= Written problem =
Could you transcribe the material below exactly, without leaving out a single line?

─── Material ───

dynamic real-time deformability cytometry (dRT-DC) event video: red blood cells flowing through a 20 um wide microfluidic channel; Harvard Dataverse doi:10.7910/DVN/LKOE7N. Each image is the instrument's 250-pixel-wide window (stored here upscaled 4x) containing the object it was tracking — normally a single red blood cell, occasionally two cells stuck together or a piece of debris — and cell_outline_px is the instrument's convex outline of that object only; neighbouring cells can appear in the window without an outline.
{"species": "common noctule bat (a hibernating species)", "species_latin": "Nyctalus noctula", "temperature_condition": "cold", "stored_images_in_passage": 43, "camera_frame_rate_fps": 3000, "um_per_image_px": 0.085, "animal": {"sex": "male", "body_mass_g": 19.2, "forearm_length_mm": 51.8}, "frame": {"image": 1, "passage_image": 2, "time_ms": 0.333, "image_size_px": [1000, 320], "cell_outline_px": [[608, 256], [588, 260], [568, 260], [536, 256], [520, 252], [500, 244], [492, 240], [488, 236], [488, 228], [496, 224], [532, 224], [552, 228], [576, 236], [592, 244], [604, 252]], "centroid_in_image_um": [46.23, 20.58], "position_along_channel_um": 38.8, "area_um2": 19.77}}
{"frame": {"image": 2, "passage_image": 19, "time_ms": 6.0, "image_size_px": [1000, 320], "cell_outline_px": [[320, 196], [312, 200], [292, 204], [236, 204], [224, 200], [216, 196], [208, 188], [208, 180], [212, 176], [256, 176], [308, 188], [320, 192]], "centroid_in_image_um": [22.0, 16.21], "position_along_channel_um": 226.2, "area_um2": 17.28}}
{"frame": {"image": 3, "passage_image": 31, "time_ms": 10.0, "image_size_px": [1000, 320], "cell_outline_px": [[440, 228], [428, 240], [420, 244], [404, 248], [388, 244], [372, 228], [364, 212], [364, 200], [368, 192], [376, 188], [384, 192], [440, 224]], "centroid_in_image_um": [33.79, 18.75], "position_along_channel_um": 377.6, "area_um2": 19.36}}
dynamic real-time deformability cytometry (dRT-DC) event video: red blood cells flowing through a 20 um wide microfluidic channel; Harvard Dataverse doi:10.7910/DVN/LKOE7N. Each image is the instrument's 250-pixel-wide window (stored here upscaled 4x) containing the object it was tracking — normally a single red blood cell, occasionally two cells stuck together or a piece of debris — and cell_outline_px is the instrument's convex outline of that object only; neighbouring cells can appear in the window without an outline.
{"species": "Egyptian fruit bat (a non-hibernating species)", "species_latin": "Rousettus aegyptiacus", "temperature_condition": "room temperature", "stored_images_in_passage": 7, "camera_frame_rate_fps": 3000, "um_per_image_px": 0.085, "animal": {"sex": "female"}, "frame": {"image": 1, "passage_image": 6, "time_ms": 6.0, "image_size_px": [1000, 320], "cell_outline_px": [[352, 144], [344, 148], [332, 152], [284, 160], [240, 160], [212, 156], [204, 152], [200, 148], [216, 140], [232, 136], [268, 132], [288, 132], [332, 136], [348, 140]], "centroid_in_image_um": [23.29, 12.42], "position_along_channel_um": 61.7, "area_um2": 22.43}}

───

= Answer to this task =
dynamic real-time deformability cytometry (dRT-DC) event video: red blood cells flowing through a 20 um wide microfluidic channel; Harvard Dataverse doi:10.7910/DVN/LKOE7N. Each image is the instrument's 250-pixel-wide window (stored here upscaled 4x) containing the object it was tracking — normally a single red blood cell, occasionally two cells stuck together or a piece of debris — and cell_outline_px is the instrument's convex outline of that object only; neighbouring cells can appear in the window without an outline.
{"species": "common noctule bat (a hibernating species)", "species_latin": "Nyctalus noctula", "temperature_condition": "cold", "stored_images_in_passage": 43, "camera_frame_rate_fps": 3000, "um_per_image_px": 0.085, "animal": {"sex": "male", "body_mass_g": 19.2, "forearm_length_mm": 51.8}, "frame": {"image": 1, "passage_image": 2, "time_ms": 0.333, "image_size_px": [1000, 320], "cell_outline_px": [[608, 256], [588, 260], [568, 260], [536, 256], [520, 252], [500, 244], [492, 240], [488, 236], [488, 228], [496, 224], [532, 224], [552, 228], [576, 236], [592, 244], [604, 252]], "centroid_in_image_um": [46.23, 20.58], "position_along_channel_um": 38.8, "area_um2": 19.77}}
{"frame": {"image": 2, "passage_image": 19, "time_ms": 6.0, "image_size_px": [1000, 320], "cell_outline_px": [[320, 196], [312, 200], [292, 204], [236, 204], [224, 200], [216, 196], [208, 188], [208, 180], [212, 176], [256, 176], [308, 188], [320, 192]], "centroid_in_image_um": [22.0, 16.21], "position_along_channel_um": 226.2, "area_um2": 17.28}}
{"frame": {"image": 3, "passage_image": 31, "time_ms": 10.0, "image_size_px": [1000, 320], "cell_outline_px": [[440, 228], [428, 240], [420, 244], [404, 248], [388, 244], [372, 228], [364, 212], [364, 200], [368, 192], [376, 188], [384, 192], [440, 224]], "centroid_in_image_um": [33.79, 18.75], "position_along_channel_um": 377.6, "area_um2": 19.36}}
dynamic real-time deformability cytometry (dRT-DC) event video: red blood cells flowing through a 20 um wide microfluidic channel; Harvard Dataverse doi:10.7910/DVN/LKOE7N. Each image is the instrument's 250-pixel-wide window (stored here upscaled 4x) containing the object it was tracking — normally a single red blood cell, occasionally two cells stuck together or a piece of debris — and cell_outline_px is the instrument's convex outline of that object only; neighbouring cells can appear in the window without an outline.
{"species": "Egyptian fruit bat (a non-hibernating species)", "species_latin": "Rousettus aegyptiacus", "temperature_condition": "room temperature", "stored_images_in_passage": 7, "camera_frame_rate_fps": 3000, "um_per_image_px": 0.085, "animal": {"sex": "female"}, "frame": {"image": 1, "passage_image": 6, "time_ms": 6.0, "image_size_px": [1000, 320], "cell_outline_px": [[352, 144], [344, 148], [332, 152], [284, 160], [240, 160], [212, 156], [204, 152], [200, 148], [216, 140], [232, 136], [268, 132], [288, 132], [332, 136], [348, 140]], "centroid_in_image_um": [23.29, 12.42], "position_along_channel_um": 61.7, "area_um2": 22.43}}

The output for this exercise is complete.